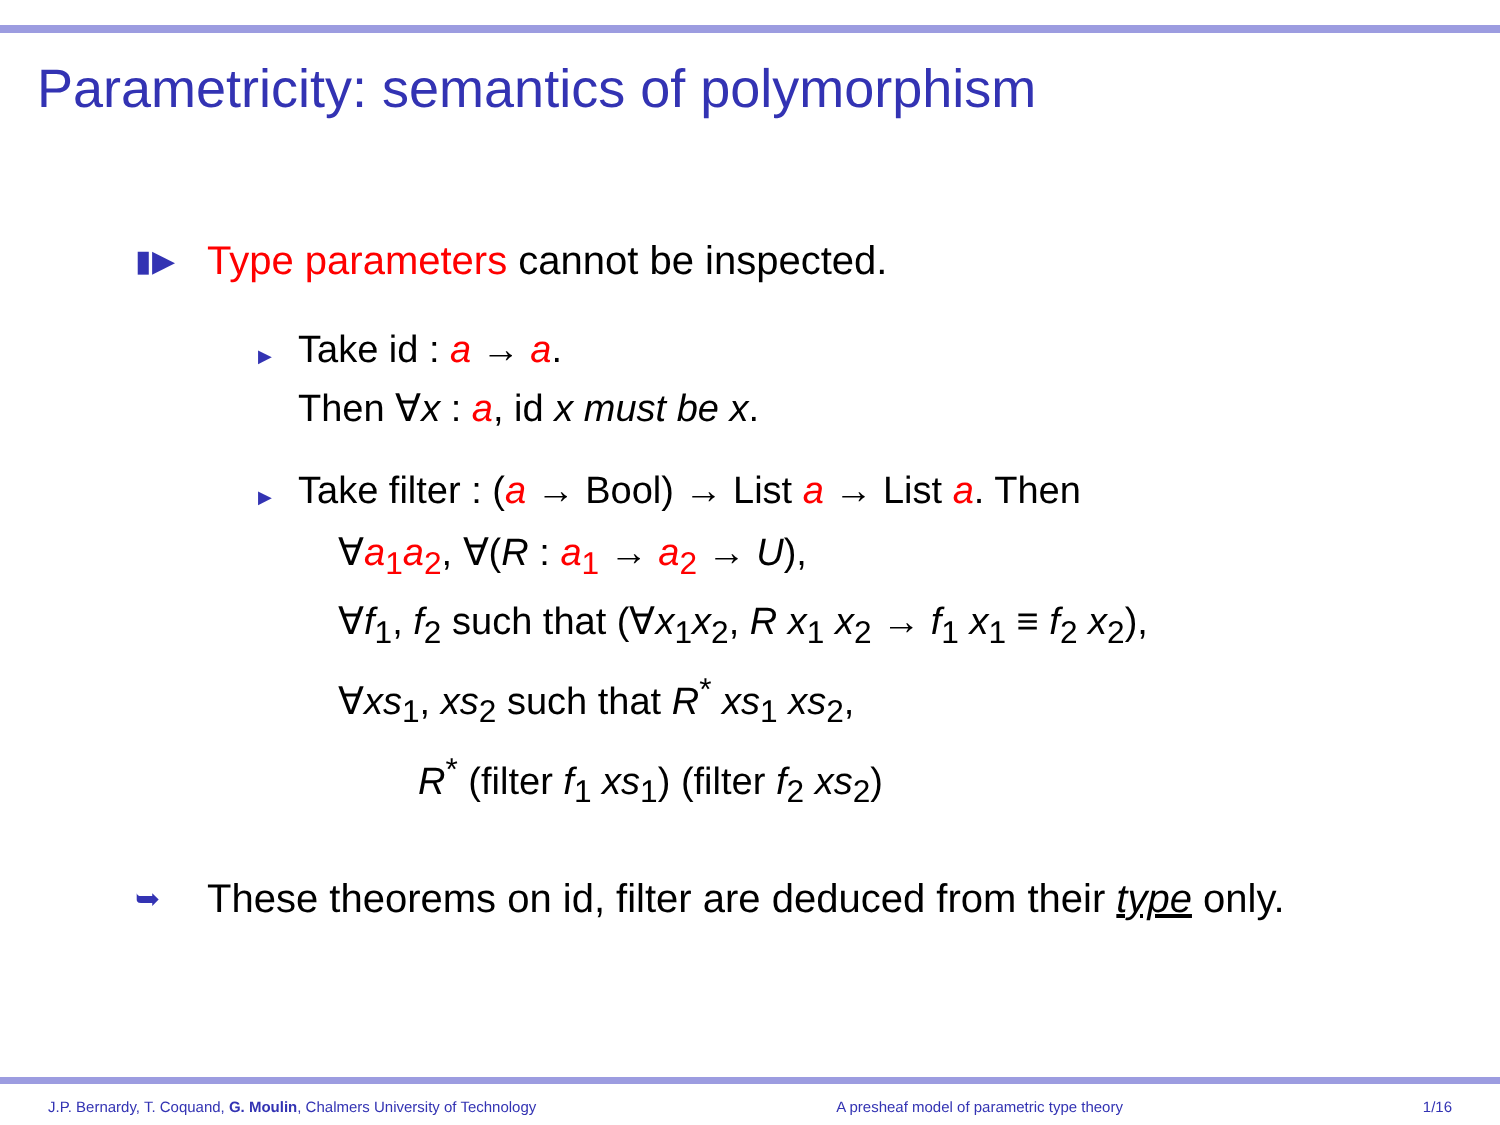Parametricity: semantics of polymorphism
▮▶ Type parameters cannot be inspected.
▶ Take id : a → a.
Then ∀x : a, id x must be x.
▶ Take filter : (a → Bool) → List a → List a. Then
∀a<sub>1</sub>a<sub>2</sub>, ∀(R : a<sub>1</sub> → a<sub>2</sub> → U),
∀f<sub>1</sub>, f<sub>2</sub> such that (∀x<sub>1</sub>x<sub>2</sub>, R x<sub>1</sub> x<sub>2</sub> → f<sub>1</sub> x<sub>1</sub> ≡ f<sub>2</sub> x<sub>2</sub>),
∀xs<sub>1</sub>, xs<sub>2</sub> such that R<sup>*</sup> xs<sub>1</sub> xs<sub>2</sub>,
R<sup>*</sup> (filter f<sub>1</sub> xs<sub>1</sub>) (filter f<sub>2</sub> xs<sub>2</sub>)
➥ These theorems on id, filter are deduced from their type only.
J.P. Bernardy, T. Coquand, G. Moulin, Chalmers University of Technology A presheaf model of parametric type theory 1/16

══════════════════════════════

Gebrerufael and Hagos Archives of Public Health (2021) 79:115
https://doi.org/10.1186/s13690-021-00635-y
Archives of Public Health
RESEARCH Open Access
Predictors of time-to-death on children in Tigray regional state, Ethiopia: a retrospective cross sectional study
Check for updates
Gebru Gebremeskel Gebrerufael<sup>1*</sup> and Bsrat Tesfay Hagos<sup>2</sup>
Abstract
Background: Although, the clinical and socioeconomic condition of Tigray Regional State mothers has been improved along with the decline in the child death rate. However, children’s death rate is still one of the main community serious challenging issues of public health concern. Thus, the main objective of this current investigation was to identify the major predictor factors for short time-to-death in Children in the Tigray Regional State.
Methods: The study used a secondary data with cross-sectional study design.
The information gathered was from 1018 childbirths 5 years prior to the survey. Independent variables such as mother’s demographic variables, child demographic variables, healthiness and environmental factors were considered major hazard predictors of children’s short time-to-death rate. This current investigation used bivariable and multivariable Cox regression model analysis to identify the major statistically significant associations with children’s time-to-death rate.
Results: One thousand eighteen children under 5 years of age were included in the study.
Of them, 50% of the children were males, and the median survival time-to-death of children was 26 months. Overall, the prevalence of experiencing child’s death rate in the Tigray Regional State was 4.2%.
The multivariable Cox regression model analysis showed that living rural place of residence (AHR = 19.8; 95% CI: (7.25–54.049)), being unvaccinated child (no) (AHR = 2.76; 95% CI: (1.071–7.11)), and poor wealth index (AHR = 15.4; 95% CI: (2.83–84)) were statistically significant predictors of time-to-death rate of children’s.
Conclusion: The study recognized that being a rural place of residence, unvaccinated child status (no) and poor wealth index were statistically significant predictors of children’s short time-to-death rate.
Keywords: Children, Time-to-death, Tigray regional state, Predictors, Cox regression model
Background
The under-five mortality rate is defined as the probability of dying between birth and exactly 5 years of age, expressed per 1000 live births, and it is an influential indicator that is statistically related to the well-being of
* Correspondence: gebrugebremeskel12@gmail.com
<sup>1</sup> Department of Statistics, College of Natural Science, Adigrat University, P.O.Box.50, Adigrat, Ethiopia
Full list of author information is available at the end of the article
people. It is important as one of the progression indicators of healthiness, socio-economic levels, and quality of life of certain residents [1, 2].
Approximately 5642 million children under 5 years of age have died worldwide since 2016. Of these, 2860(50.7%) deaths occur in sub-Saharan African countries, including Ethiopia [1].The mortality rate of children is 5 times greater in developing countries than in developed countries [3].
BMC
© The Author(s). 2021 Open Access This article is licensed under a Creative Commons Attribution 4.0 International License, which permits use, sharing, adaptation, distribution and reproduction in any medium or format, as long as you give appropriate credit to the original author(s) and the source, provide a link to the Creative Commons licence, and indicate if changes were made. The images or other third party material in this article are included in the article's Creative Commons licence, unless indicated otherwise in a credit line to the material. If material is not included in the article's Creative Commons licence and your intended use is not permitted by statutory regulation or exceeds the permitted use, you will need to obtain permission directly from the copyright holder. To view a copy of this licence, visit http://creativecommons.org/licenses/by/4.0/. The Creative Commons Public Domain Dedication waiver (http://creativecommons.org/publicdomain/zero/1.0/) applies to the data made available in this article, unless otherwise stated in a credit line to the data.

══════════════════════════════

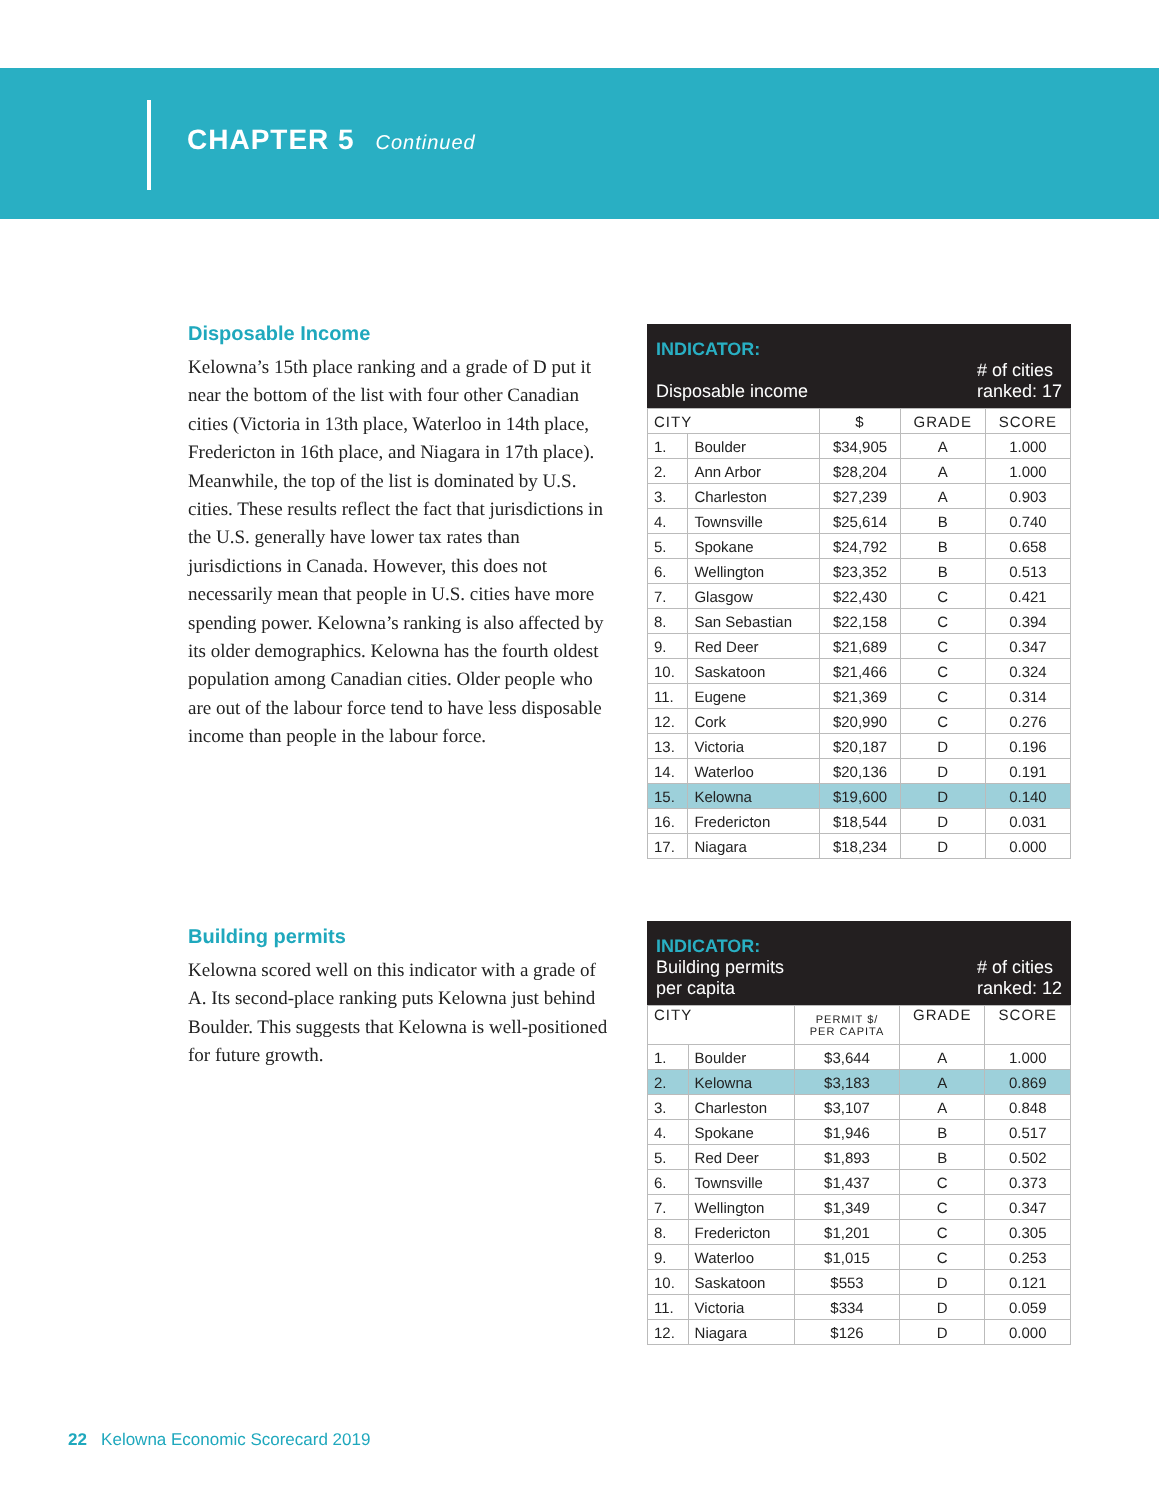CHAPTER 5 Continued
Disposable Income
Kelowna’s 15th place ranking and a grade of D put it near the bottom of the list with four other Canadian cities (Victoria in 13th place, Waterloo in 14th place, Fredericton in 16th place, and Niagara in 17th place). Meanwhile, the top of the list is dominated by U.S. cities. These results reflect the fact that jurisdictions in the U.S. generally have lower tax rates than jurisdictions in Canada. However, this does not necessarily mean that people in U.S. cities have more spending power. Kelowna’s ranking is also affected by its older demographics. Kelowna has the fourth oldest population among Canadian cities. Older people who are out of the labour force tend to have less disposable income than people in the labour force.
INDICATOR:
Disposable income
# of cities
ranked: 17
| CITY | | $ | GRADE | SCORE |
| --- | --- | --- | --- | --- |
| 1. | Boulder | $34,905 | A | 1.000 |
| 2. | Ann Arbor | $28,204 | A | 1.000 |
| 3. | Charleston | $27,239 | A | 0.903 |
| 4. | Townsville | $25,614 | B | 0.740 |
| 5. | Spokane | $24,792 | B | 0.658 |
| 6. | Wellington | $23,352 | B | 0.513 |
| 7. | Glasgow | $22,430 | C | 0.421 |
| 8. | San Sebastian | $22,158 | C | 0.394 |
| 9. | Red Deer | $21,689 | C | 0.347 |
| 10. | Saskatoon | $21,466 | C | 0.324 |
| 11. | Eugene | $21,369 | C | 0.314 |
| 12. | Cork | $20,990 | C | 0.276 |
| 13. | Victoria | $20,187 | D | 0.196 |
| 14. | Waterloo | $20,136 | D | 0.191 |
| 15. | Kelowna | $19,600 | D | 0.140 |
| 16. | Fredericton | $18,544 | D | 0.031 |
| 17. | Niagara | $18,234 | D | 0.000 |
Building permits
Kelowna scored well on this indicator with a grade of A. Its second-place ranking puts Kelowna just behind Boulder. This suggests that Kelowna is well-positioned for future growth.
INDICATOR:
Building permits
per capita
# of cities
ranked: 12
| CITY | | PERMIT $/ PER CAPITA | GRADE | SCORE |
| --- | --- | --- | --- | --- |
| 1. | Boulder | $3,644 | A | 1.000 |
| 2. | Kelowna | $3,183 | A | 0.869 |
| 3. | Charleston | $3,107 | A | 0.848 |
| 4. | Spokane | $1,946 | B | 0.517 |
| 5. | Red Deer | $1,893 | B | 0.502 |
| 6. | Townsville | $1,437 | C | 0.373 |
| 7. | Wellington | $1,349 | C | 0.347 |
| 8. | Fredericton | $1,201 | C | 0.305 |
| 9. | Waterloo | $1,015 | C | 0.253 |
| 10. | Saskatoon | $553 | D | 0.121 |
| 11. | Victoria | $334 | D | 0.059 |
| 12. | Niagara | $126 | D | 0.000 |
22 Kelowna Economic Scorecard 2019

══════════════════════════════

**What the task requires**
If a line of the material contains the word "Waterloo", pick it out and copy it.

**Solution below**
Kelowna’s 15th place ranking and a grade of D put it near the bottom of the list with four other Canadian cities (Victoria in 13th place, Waterloo in 14th place, Fredericton in 16th place, and Niagara in 17th place). Meanwhile, the top of the list is dominated by U.S. cities. These results reflect the fact that jurisdictions in the U.S. generally have lower tax rates than jurisdictions in Canada. However, this does not necessarily mean that people in U.S. cities have more spending power. Kelowna’s ranking is also affected by its older demographics. Kelowna has the fourth oldest population among Canadian cities. Older people who are out of the labour force tend to have less disposable income than people in the labour force.
| 14. | Waterloo | $20,136 | D | 0.191 |
| 9. | Waterloo | $1,015 | C | 0.253 |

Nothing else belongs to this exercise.